Reordering transformations change the order in which statements are executed, either within or across loop iterations. They are safe if all the dependences in the original program are preserved. Reordering transformations are used to expose or enhance loop-level parallelism. They are often performed in concert with other transformations to structure computations in a way that allows useful parallelism to be introduced. These may also be used to optimize data locality.

- **Loop distribution** partitions independent statements inside a loop into multiple loops with identical headers. It is used to separate statements that may be parallelized from those that must be executed sequentially [KM90, KMT91a, Kuc78]. The partitioning of the statements is targeted to vector or parallel hardware as specified by the user.

- **Loop interchange** interchanges the headers of two perfectly nested loops, changing the order in which the iteration space is traversed. When loop in-
terchange is safe, it can be used to adjust the granularity of parallel loops [AK87, KMT91a, Wol89b].

- **Loop skewing** adjusts the iteration space of two perfectly nested loops by shifting the work per iteration in order to expose parallelism. When possible, PED computes and suggests the optimal skew degree. Loop skewing may be used with loop interchange in PED to expose wavefront parallelism [KMT91a, Wol86].

* What this exercise asks:
1. Answer these questions from the passage on reordering transformations:
(a) Under what condition are reordering transformations safe?
(b) What does loop interchange interchange?
(c) For loop skewing, what does PED compute and suggest when possible?
2. Collect every line of the records that contains the word "True".
The text and the records have nothing to do with each other.

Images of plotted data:
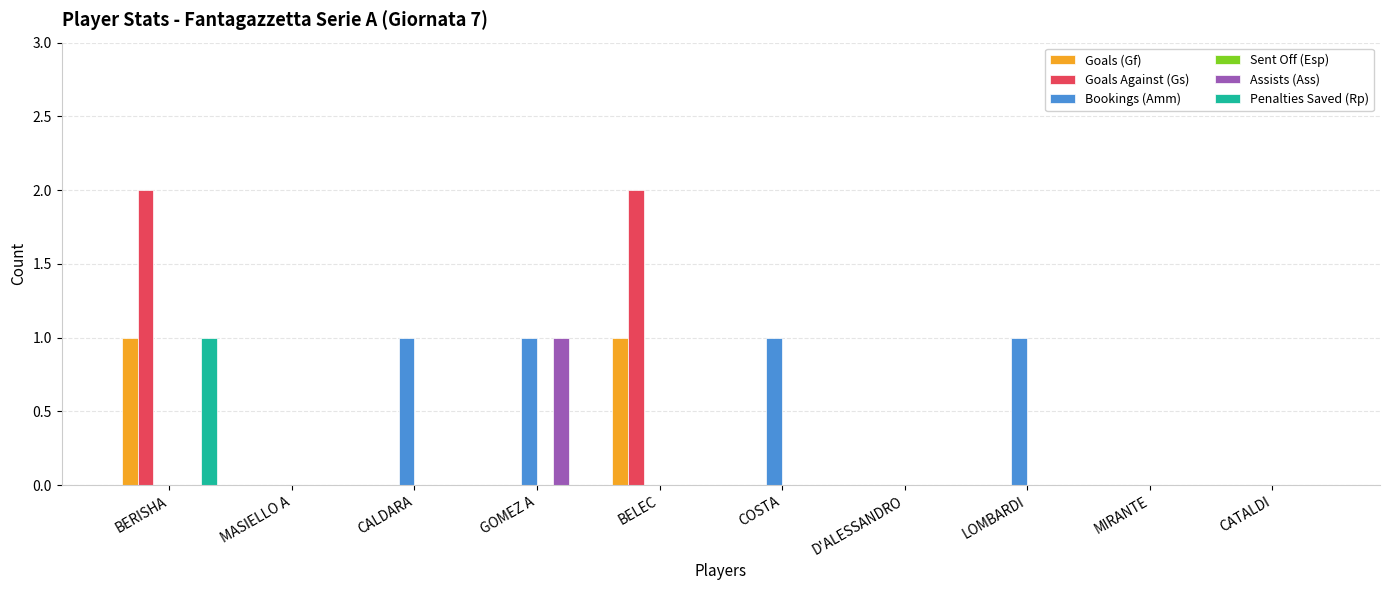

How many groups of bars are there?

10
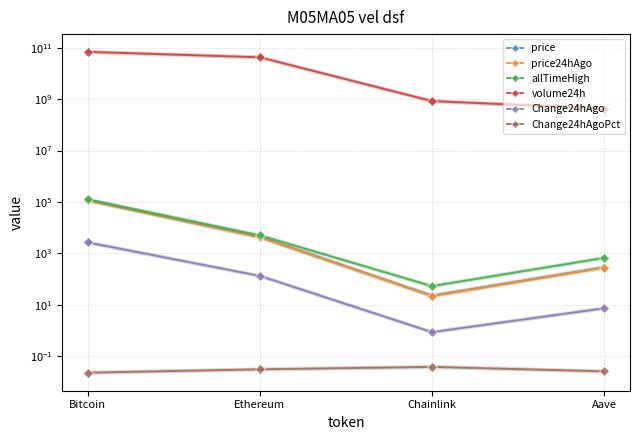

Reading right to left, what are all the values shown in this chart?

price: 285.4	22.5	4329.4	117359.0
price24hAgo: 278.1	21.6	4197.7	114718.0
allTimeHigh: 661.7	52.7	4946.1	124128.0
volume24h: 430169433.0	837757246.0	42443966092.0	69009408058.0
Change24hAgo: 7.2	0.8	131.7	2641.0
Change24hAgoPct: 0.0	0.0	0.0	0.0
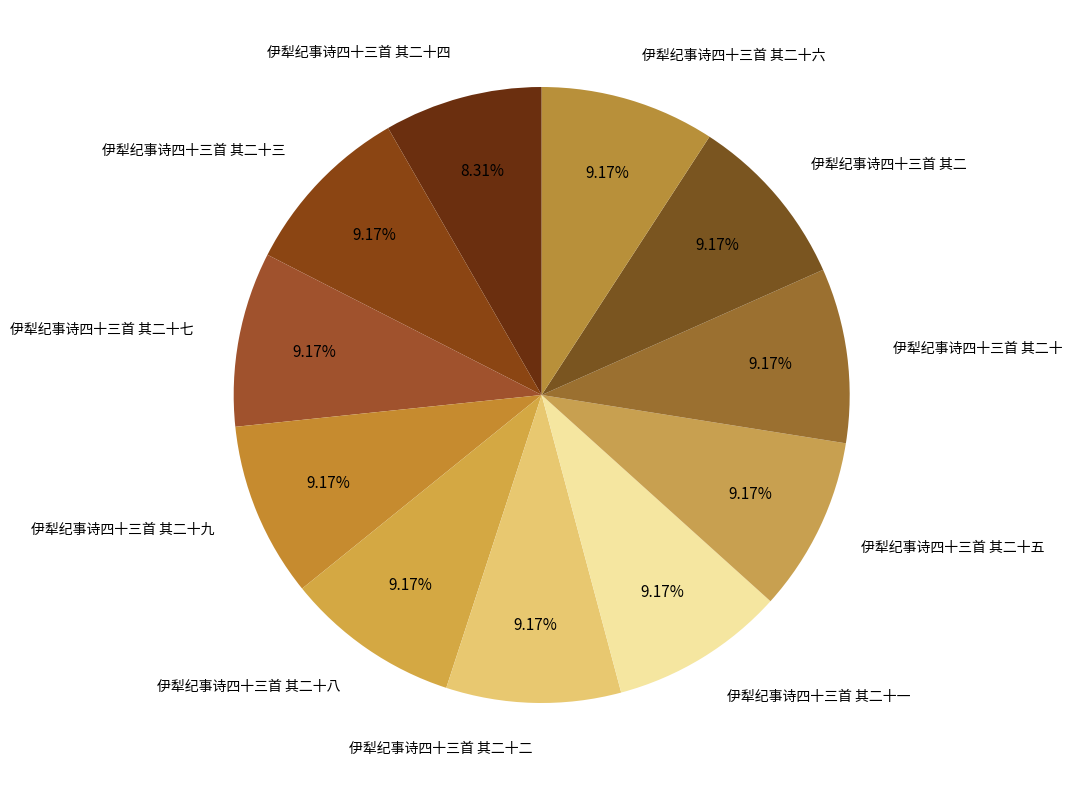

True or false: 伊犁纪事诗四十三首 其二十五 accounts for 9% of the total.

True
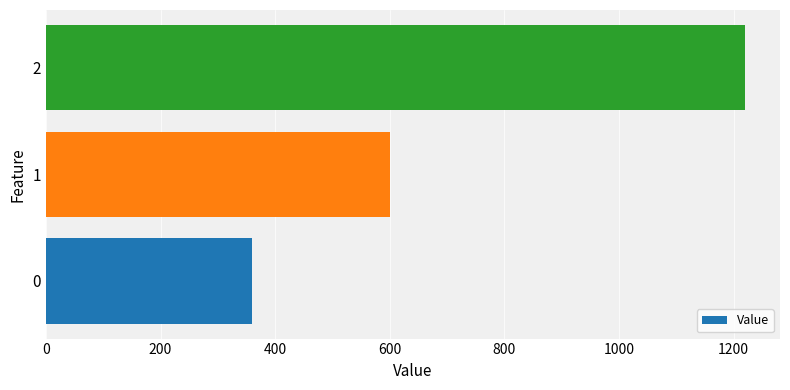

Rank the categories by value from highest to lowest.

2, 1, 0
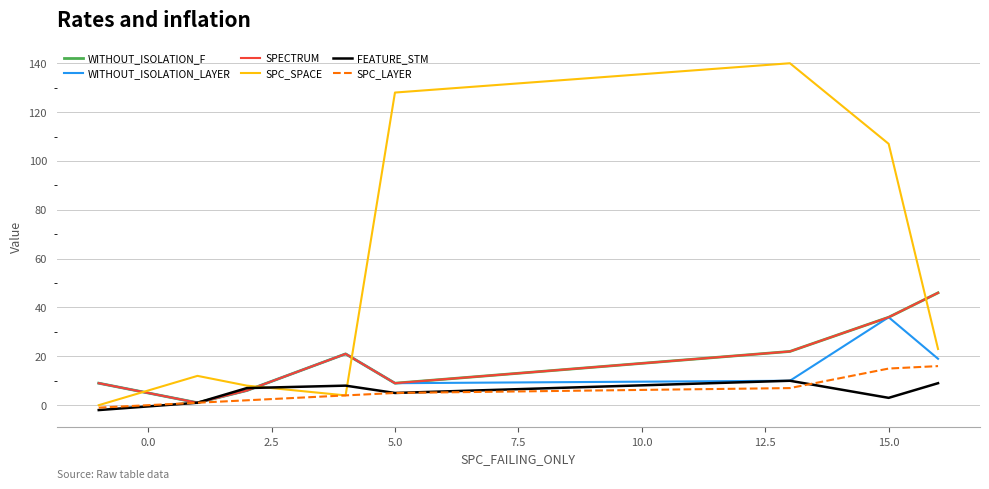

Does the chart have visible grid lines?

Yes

* Numbered answers:
1.
(a) They are safe if all the dependences in the original program are preserved.
(b) The headers of two perfectly nested loops.
(c) The optimal skew degree.

2.
True or false: 伊犁纪事诗四十三首 其二十五 accounts for 9% of the total.
True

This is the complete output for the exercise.